Request:
The pictures get dropped, while every remaining part of the listing is copied exactly.

^^^^^^^^

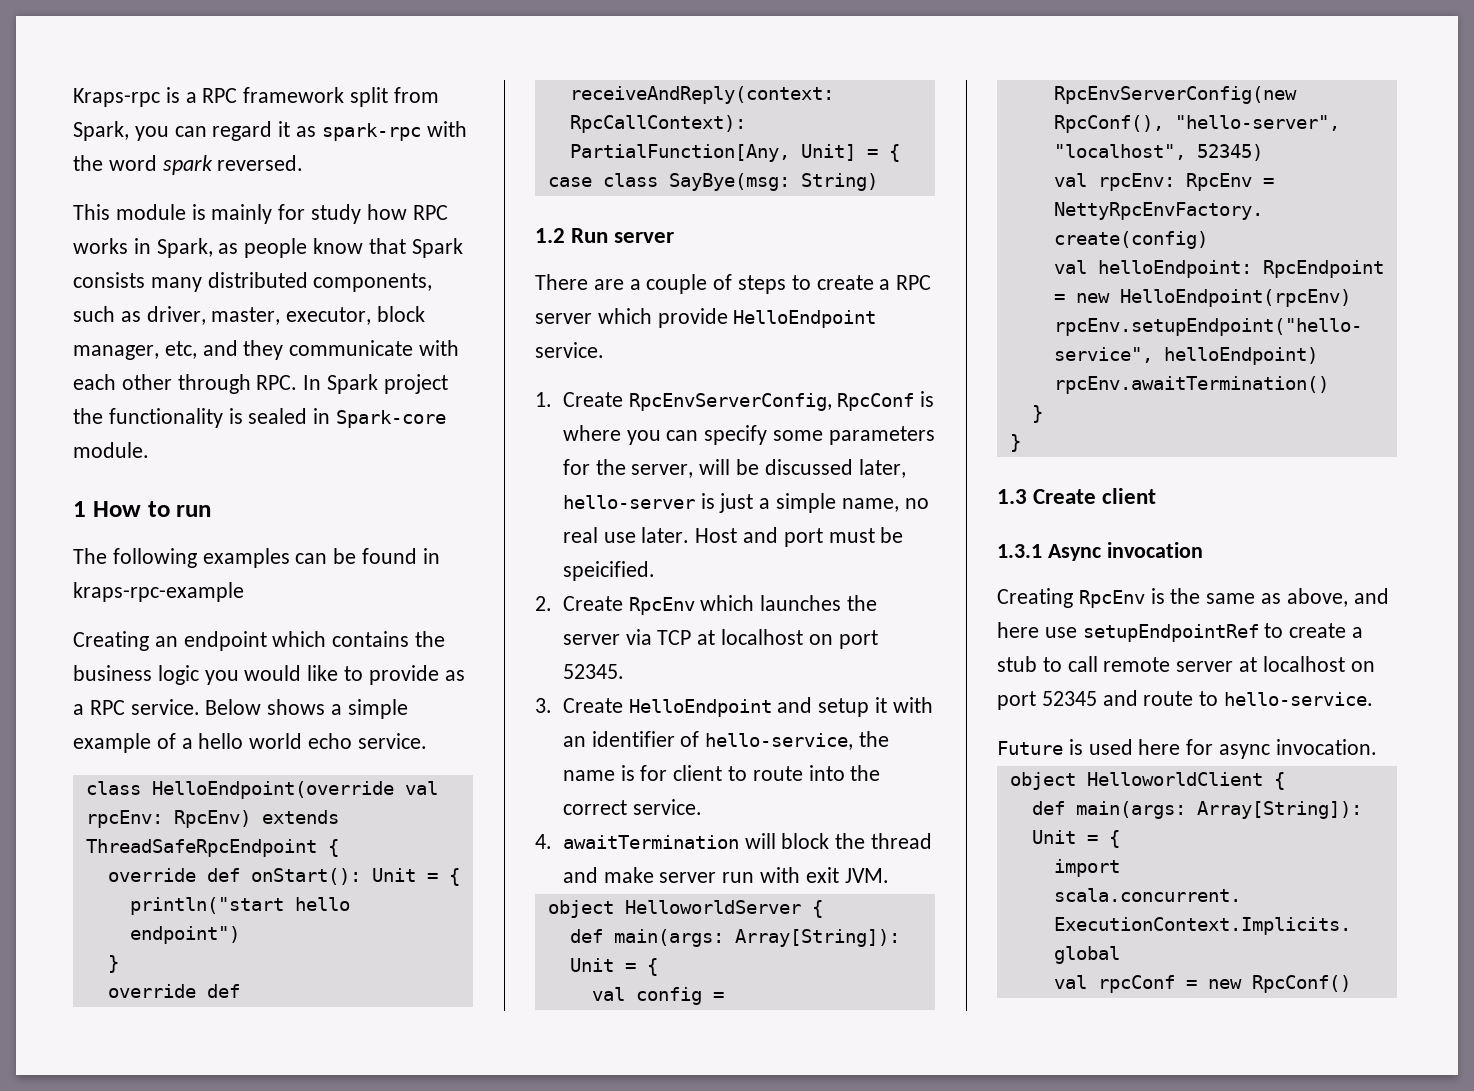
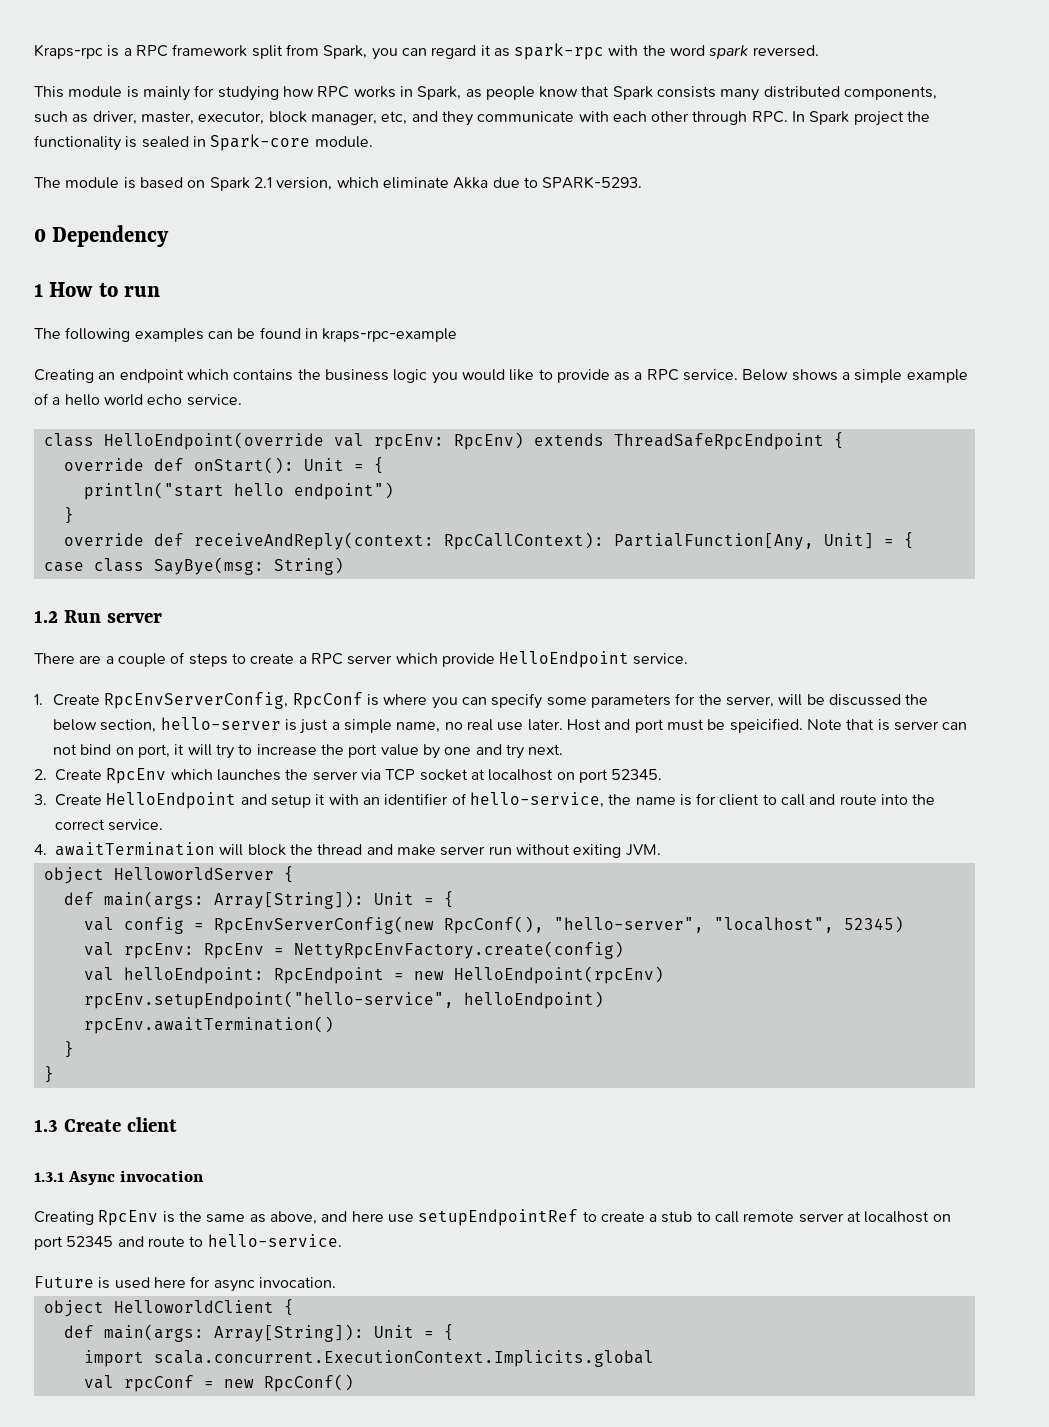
[311,204,362,224] study -> [217,86,279,101] studying
(149, 450) none -> [34,176,643,191] [34,225,170,247] // The module is based on Spark 2.1 version, which eliminate Akka due to SPARK-5293. // 0 Dependency
[858,459,906,478] later, -> [905,694,929,705] [53,719,157,733] the below section,
(655, 571) none -> [806,719,968,731] [53,744,564,759] Note that is server can not bind on port, it will try to increase the port value by one and try next.
(692, 637) none -> [419,769,468,781] socket
(747, 773) none -> [781,794,836,806] call and
[759,867,839,883] with exit -> [515,844,622,858] without exiting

^^^^^^^^

Output:
[311,204,362,224] study -> [217,86,279,101] studying
(149, 450) none -> [34,176,643,191] [34,225,170,247] // The module is based on Spark 2.1 version, which eliminate Akka due to SPARK-5293. // 0 Dependency
[858,459,906,478] later, -> [905,694,929,705] [53,719,157,733] the below section,
(655, 571) none -> [806,719,968,731] [53,744,564,759] Note that is server can not bind on port, it will try to increase the port value by one and try next.
(692, 637) none -> [419,769,468,781] socket
(747, 773) none -> [781,794,836,806] call and
[759,867,839,883] with exit -> [515,844,622,858] without exiting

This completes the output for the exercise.